→ TASK DIRECTIONS: Only lines holding the string "files" are wanted; copy each one from the material.

→ INPUT DATA:
───

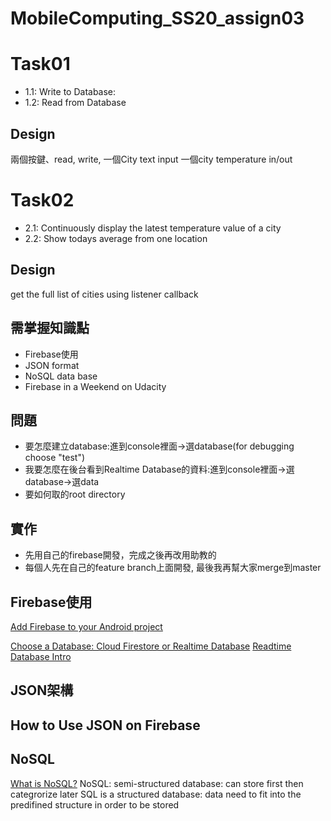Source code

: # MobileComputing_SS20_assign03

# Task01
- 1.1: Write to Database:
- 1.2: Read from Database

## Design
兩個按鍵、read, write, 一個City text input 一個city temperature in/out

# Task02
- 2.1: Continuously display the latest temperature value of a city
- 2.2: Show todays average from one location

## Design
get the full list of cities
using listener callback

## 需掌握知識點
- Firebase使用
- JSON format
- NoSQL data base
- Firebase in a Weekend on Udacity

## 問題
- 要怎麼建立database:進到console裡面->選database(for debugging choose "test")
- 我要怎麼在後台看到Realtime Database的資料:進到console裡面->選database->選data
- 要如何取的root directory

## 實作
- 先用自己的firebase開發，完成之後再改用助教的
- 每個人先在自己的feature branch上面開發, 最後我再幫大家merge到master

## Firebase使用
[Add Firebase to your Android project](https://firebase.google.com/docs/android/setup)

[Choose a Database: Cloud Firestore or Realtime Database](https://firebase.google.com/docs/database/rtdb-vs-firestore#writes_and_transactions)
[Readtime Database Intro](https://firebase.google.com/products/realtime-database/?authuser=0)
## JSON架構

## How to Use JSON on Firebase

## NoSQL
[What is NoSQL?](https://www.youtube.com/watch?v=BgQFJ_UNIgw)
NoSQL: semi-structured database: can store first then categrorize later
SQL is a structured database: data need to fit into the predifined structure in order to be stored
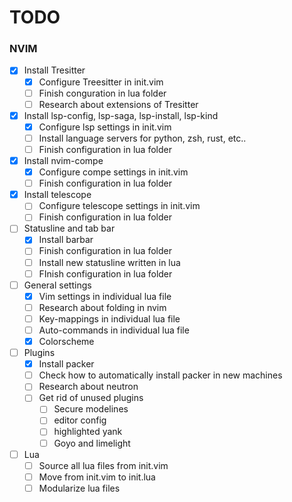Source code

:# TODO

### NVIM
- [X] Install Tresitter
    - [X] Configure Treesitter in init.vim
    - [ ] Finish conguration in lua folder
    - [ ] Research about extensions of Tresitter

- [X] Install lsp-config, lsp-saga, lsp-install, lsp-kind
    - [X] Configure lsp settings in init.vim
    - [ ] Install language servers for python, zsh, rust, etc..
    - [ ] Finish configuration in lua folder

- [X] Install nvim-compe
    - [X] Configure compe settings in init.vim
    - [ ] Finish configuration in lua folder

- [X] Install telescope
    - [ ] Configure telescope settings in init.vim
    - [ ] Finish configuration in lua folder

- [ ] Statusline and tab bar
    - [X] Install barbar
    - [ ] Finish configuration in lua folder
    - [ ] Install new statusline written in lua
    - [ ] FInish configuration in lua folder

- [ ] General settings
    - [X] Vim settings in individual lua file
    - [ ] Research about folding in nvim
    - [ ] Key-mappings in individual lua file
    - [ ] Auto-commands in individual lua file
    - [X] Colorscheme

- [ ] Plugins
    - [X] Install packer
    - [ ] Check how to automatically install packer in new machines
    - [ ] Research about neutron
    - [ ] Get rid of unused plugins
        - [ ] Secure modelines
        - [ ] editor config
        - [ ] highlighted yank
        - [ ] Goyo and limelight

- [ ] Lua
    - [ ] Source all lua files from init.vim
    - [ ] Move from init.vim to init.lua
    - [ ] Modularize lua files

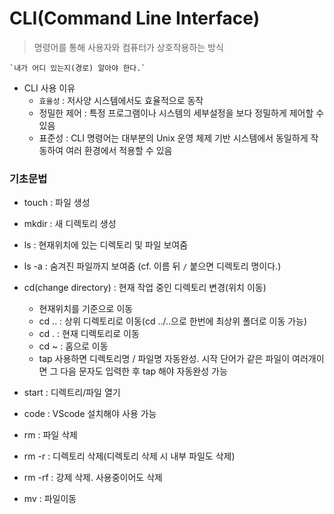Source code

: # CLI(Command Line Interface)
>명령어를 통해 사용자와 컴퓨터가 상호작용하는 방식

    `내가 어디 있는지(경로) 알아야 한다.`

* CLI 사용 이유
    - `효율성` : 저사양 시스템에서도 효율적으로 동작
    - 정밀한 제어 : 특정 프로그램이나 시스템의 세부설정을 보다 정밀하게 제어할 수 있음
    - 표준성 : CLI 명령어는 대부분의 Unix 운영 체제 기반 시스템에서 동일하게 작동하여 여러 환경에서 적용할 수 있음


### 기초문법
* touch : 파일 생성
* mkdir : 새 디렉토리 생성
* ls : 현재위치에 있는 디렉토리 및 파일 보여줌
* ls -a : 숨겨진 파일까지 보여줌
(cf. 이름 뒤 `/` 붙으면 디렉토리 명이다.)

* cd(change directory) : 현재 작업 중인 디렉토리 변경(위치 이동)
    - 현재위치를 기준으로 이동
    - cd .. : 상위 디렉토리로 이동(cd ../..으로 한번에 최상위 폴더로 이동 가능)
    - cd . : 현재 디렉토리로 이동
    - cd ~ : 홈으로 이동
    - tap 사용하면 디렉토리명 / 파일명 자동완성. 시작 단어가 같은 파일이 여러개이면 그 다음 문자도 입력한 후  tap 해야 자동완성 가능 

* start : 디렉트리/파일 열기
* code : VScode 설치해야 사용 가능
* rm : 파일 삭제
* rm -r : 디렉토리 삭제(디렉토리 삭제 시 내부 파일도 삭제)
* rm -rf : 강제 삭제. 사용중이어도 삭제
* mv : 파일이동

───

→ WRITTEN SOLUTION:
    - [ ] Source all lua files from init.vim
    - [ ] Modularize lua files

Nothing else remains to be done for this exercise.